April 25, 2011
Accountable Care Organizations (ACO) will be sold as the savior of modern medicine. They are the brainchild of Medicare and the first ones are slated to begin January 1, 2012. The basic premise of ACOs is that medical costs are too high and, given “proper incentives,” a fully integrated network of primary care physicians, specialists and hospitals can reduce costs, saving Medicare a lot of money. A “proper incentive” is allowing the ACO to share in the money that it saves Medicare. Of course, if the ACO does not save Medicare any money but instead costs it more money, the ACO will have to share in that expense as well.
This week, Medicare announced that an ACOs share of the savings will be based on “quality, cost and patient care.” I think it is significant that patient care is a distant third on the list. Medicare is finally showing its true colors.
Quality, number one on the list, is one of those nebulous words, highly marketed and often worthless. I suspect quality will be measured in terms of the ability to generate statistics on anything but quality of care. How long did you wait to get an appointment? How long did you wait in the lobby? How long did you wait to see a nurse? To get a phone back from the office? All very important quality measures.
Cost, number two on the list, will be managed by the ACO. As things stand today, your local hospital chain will be your ACO. In Chicago, ACOs are likely to be Advocate, Evanston Northwestern, and the University of Chicago, all highly rated medical systems. Currently, these hospital corporations earn their profits by admitting you to the hospital and running the expensive tests I wrote about yesterday. You, the patient, are a valued customer.

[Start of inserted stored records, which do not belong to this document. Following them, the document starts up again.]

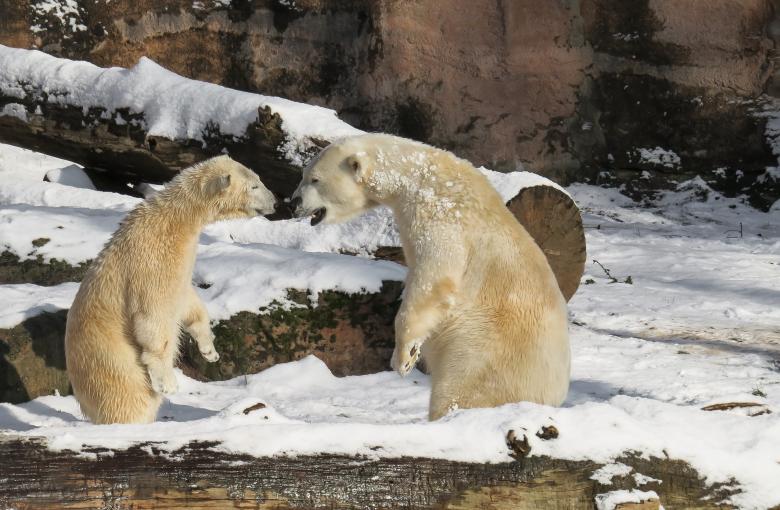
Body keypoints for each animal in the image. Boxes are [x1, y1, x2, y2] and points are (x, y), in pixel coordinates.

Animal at [65, 155, 276, 424]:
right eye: (254, 186)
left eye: (258, 179)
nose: (275, 202)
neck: (174, 221)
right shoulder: (153, 261)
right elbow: (154, 317)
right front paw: (168, 383)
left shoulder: (181, 265)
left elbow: (187, 300)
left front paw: (210, 350)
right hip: (111, 359)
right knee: (129, 397)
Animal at [290, 134, 570, 420]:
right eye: (304, 175)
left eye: (314, 179)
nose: (294, 202)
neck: (423, 177)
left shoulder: (443, 218)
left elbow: (433, 280)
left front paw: (403, 358)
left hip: (486, 351)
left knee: (460, 391)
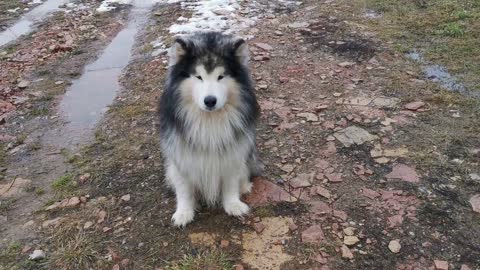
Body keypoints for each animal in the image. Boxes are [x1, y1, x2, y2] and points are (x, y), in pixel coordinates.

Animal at [158, 31, 262, 227]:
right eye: (198, 77)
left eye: (221, 77)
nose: (210, 101)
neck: (209, 120)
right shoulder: (181, 155)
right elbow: (184, 188)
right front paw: (184, 212)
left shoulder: (233, 153)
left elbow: (230, 182)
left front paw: (233, 204)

As a patient of an ACO, the situation is drastically different. The ACOs make money by “controlling costs.” How do ACOs control costs? Simple, they limit the number of expensive tests and procedures that they do by requiring the physicians in their ACO to use “protocols.” “Protocols” are just a fancy word for prescribed treatment and diagnostic regimes for the average patient. (I’ve never met an average patient, but I am told they do exist.) The primary care physician (PCP) will be your main contact with the new medical system and will use protocols to decide what kind of treatment you get. In essence, your PCP will be a “gate keeper” determining whether you get to cross the border from illness to health based on nothing more than an algorithm designed to control cost. Rationing anyone?

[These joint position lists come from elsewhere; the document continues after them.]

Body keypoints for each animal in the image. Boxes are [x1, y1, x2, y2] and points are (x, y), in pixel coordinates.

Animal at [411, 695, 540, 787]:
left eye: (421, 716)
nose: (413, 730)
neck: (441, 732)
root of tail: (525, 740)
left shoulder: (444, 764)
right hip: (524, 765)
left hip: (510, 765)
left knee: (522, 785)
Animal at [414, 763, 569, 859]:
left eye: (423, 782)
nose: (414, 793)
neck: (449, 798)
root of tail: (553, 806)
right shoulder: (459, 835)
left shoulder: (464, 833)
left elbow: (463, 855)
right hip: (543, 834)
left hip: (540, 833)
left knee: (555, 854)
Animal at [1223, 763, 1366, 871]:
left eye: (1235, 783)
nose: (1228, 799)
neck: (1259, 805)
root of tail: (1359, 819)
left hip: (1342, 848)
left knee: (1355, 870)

Third on the list is patient care. Yes, I said “third” on the list, and yes, patient care will be addressed. I’m afraid patient care will be measured by how well the doctor followed “protocol” – the new standard of care. Patients will receive care based on the best medical evidence, not necessarily what is best for the individual patient. Medicare, the insurers and the ACOs will decide what the best evidence is. The employed physician will have it easy, no thinking necessary – just enter the patient’s information into the computer, apply the protocol and out pops the treatment plan. The ACO will provide the evidence, the protocol and all the physician will need to do is follow the yellow brick road. Look Dorothy! We’re not in Kansas anymore!